** Entries supplied follows **

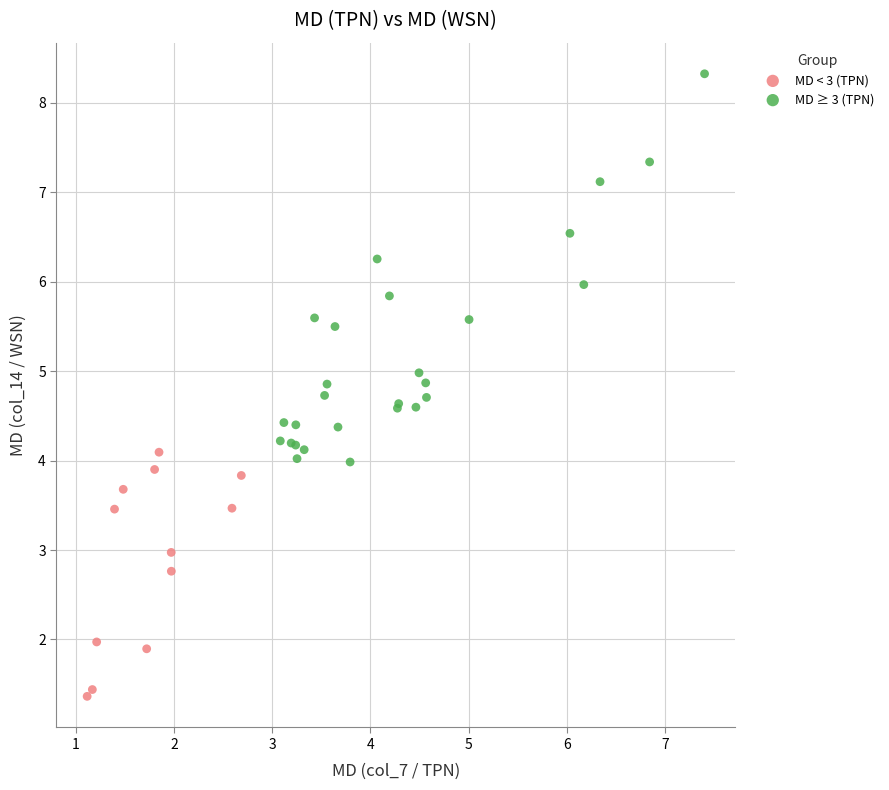

Which series contains the lowest Y value?

MD < 3 (TPN)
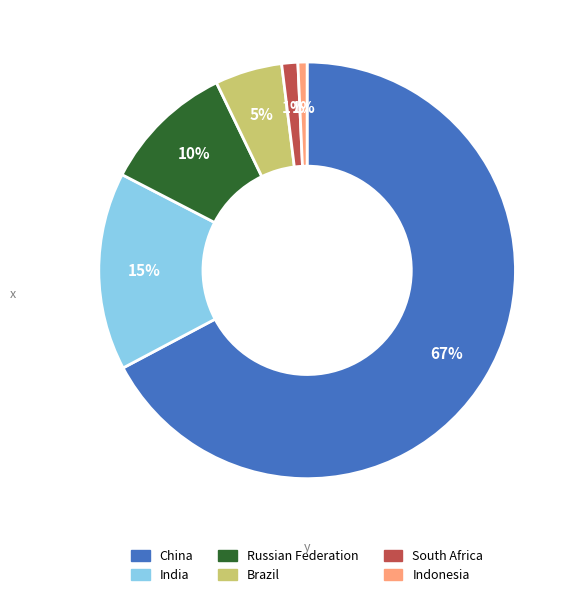

Does any single category account for the majority?

Yes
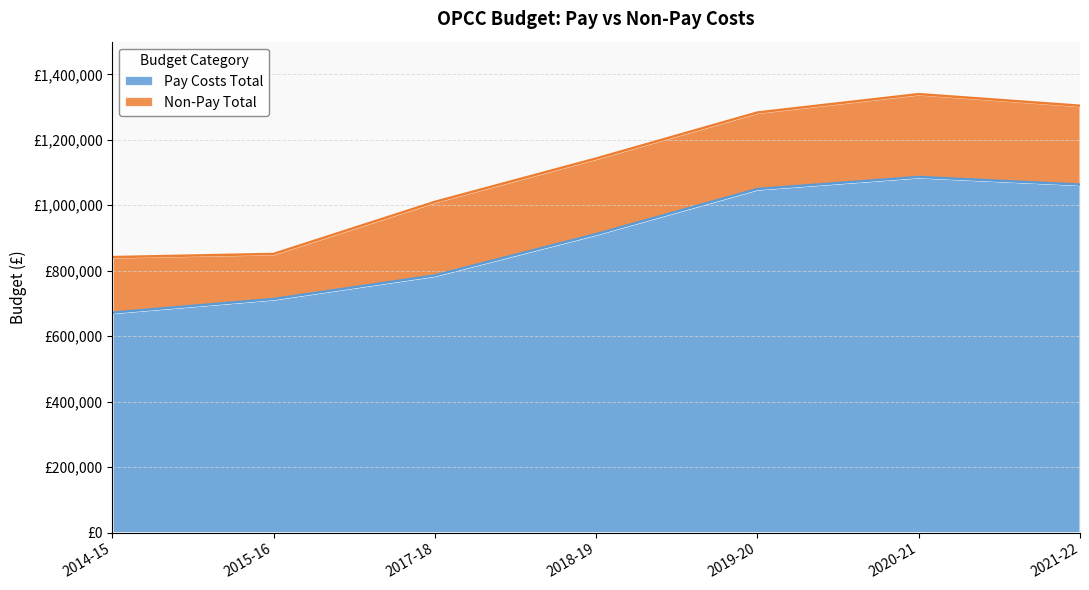

What is the smallest value displayed?

671945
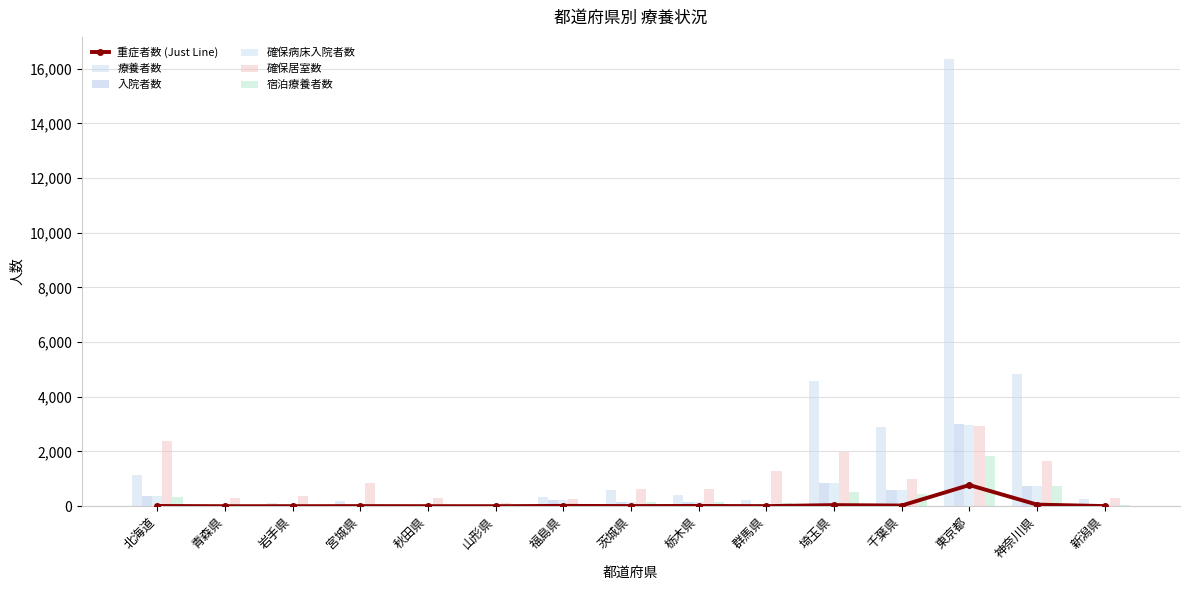

The 入院者数 series shows 493 at 神奈川県. True or false?

False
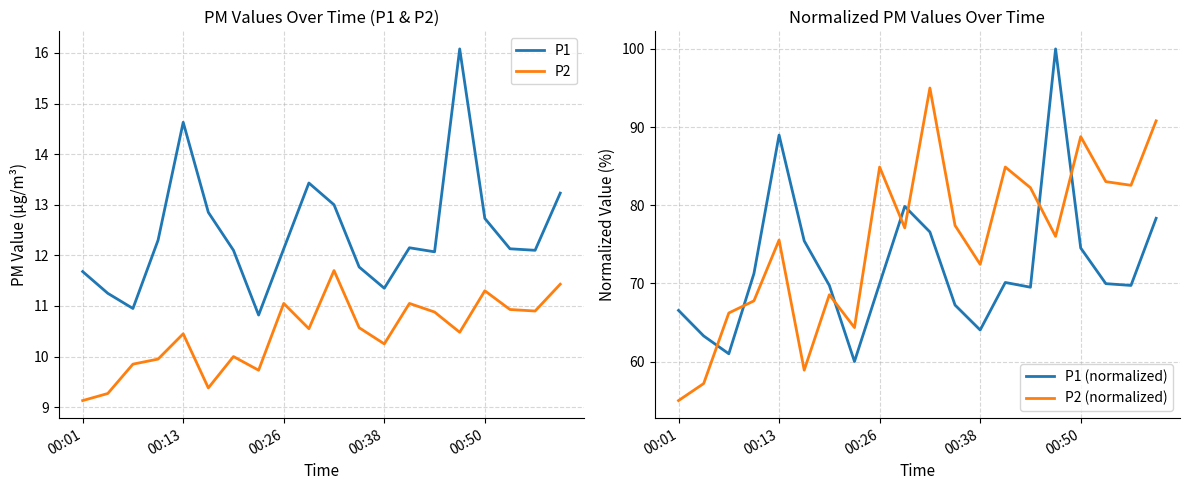

True or false: P1 and P2 cross at least once.

False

** End of Entries supplied **

**Exercise description**
Could you retype all of the data above word for word, omitting the pictures?

**Task result**
Which series contains the lowest Y value?

MD < 3 (TPN)

Does any single category account for the majority?

Yes

What is the smallest value displayed?

671945

The 入院者数 series shows 493 at 神奈川県. True or false?

False

True or false: P1 and P2 cross at least once.

False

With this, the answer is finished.